Task details: Copy every line from the records below that holds the word "text".

########################################

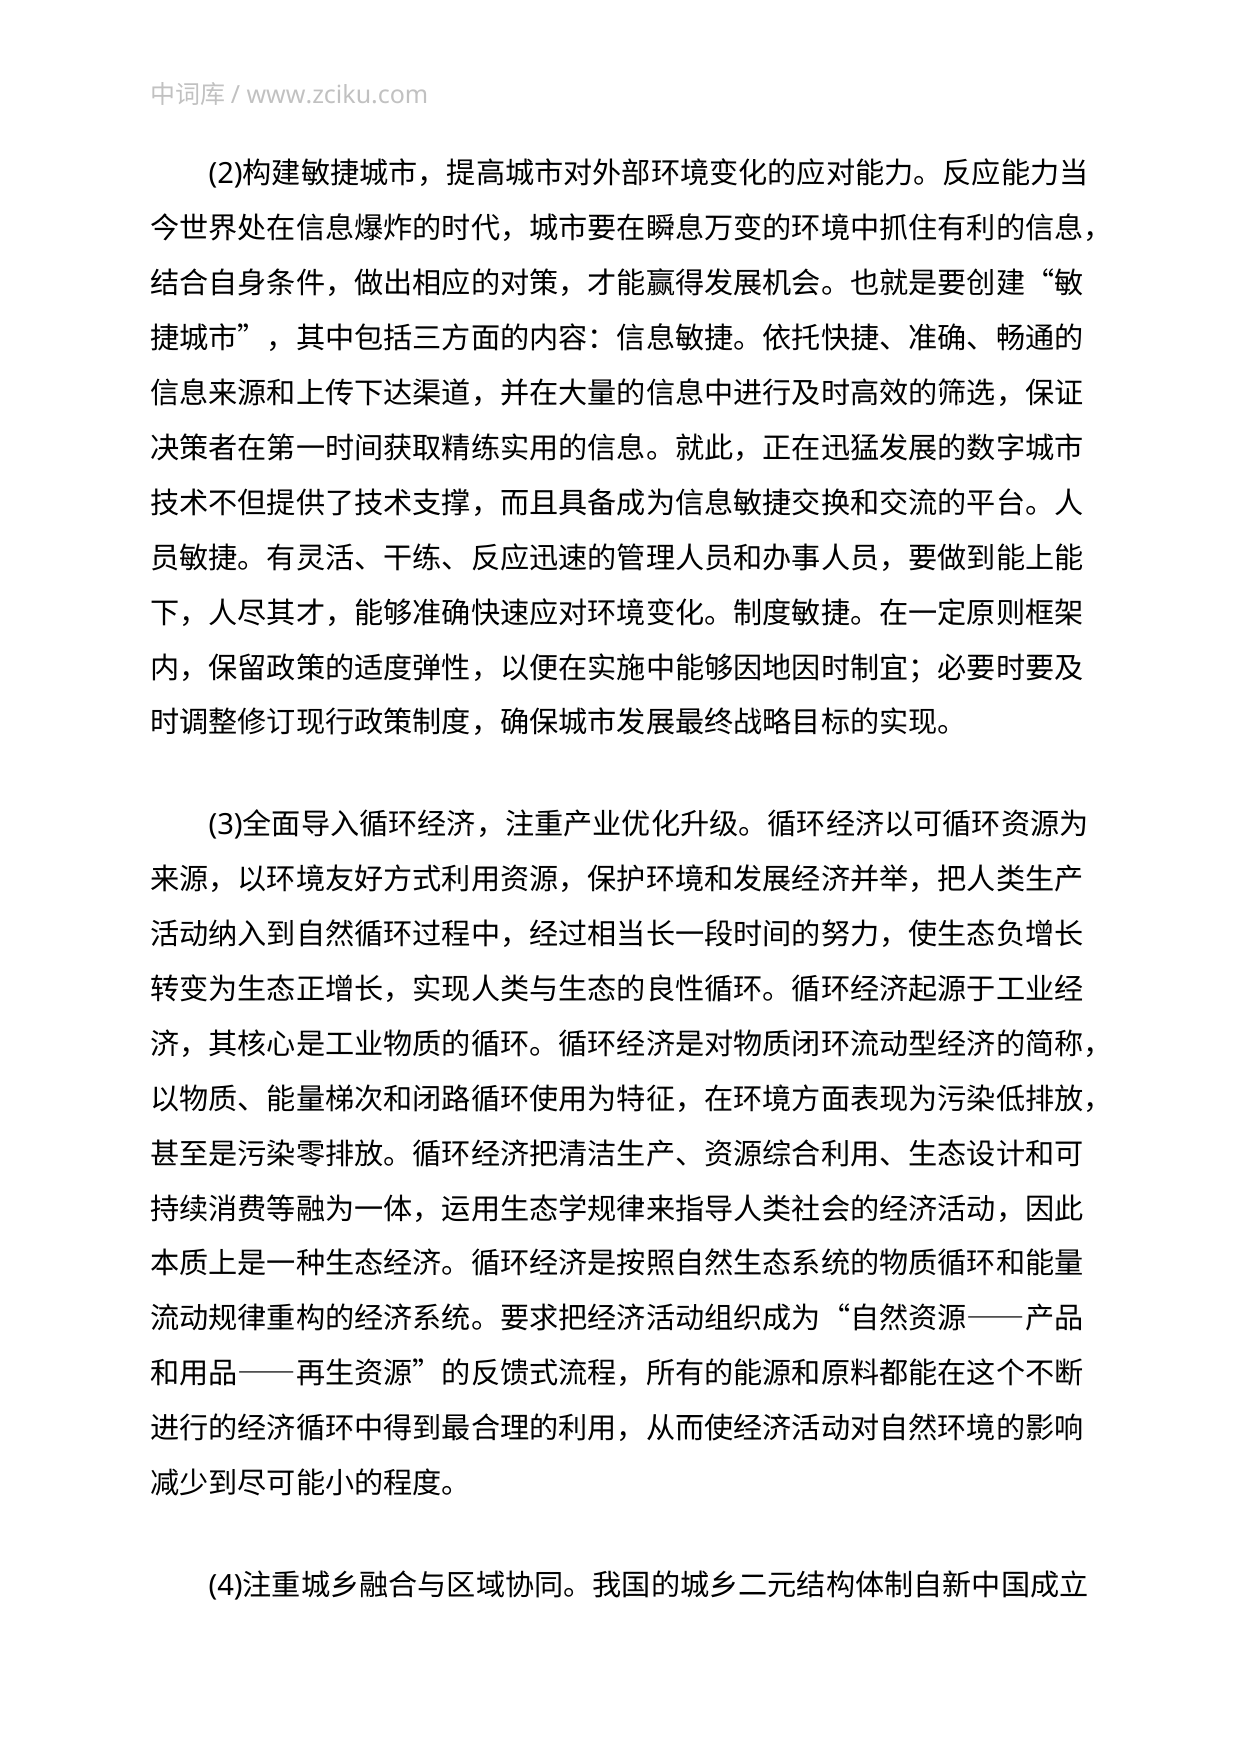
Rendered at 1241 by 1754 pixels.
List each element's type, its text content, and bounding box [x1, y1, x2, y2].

text (2)构建敏捷城市，提高城市对外部环境变化的应对能力。反应能力当今世界处在信息爆炸的时代，城市要在瞬息万变的环境中抓住有利的信息，结合自身条件，做出相应的对策，才能赢得发展机会。也就是要创建“敏捷城市”，其中包括三方面的内容：信息敏捷。依托快捷、准确、畅通的信息来源和上传下达渠道，并在大量的信息中进行及时高效的筛选，保证决策者在第一时间获取精练实用的信息。就此，正在迅猛发展的数字城市技术不但提供了技术支撑，而且具备成为信息敏捷交换和交流的平台。人员敏捷。有灵活、干练、反应迅速的管理人员和办事人员，要做到能上能下，人尽其才，能够准确快速应对环境变化。制度敏捷。在一定原则框架内，保留政策的适度弹性，以便在实施中能够因地因时制宜；必要时要及时调整修订现行政策制度，确保城市发展最终战略目标的实现。 [150, 150, 1090, 741]
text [150, 1561, 1090, 1604]
text (3)全面导入循环经济，注重产业优化升级。循环经济以可循环资源为来源，以环境友好方式利用资源，保护环境和发展经济并举，把人类生产活动纳入到自然循环过程中，经过相当长一段时间的努力，使生态负增长转变为生态正增长，实现人类与生态的良性循环。循环经济起源于工业经济，其核心是工业物质的循环。循环经济是对物质闭环流动型经济的简称，以物质、能量梯次和闭路循环使用为特征，在环境方面表现为污染低排放，甚至是污染零排放。循环经济把清洁生产、资源综合利用、生态设计和可持续消费等融为一体，运用生态学规律来指导人类社会的经济活动，因此本质上是一种生态经济。循环经济是按照自然生态系统的物质循环和能量流动规律重构的经济系统。要求把经济活动组织成为“自然资源——产品和用品——再生资源”的反馈式流程，所有的能源和原料都能在这个不断进行的经济循环中得到最合理的利用，从而使经济活动对自然环境的影响减少到尽可能小的程度。 [150, 801, 1090, 1502]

########################################

Expected answer:
List each element's type, its text content, and bounding box [x1, y1, x2, y2].
text (2)构建敏捷城市，提高城市对外部环境变化的应对能力。反应能力当今世界处在信息爆炸的时代，城市要在瞬息万变的环境中抓住有利的信息，结合自身条件，做出相应的对策，才能赢得发展机会。也就是要创建“敏捷城市”，其中包括三方面的内容：信息敏捷。依托快捷、准确、畅通的信息来源和上传下达渠道，并在大量的信息中进行及时高效的筛选，保证决策者在第一时间获取精练实用的信息。就此，正在迅猛发展的数字城市技术不但提供了技术支撑，而且具备成为信息敏捷交换和交流的平台。人员敏捷。有灵活、干练、反应迅速的管理人员和办事人员，要做到能上能下，人尽其才，能够准确快速应对环境变化。制度敏捷。在一定原则框架内，保留政策的适度弹性，以便在实施中能够因地因时制宜；必要时要及时调整修订现行政策制度，确保城市发展最终战略目标的实现。 [150, 150, 1090, 741]
text [150, 1561, 1090, 1604]
text (3)全面导入循环经济，注重产业优化升级。循环经济以可循环资源为来源，以环境友好方式利用资源，保护环境和发展经济并举，把人类生产活动纳入到自然循环过程中，经过相当长一段时间的努力，使生态负增长转变为生态正增长，实现人类与生态的良性循环。循环经济起源于工业经济，其核心是工业物质的循环。循环经济是对物质闭环流动型经济的简称，以物质、能量梯次和闭路循环使用为特征，在环境方面表现为污染低排放，甚至是污染零排放。循环经济把清洁生产、资源综合利用、生态设计和可持续消费等融为一体，运用生态学规律来指导人类社会的经济活动，因此本质上是一种生态经济。循环经济是按照自然生态系统的物质循环和能量流动规律重构的经济系统。要求把经济活动组织成为“自然资源——产品和用品——再生资源”的反馈式流程，所有的能源和原料都能在这个不断进行的经济循环中得到最合理的利用，从而使经济活动对自然环境的影响减少到尽可能小的程度。 [150, 801, 1090, 1502]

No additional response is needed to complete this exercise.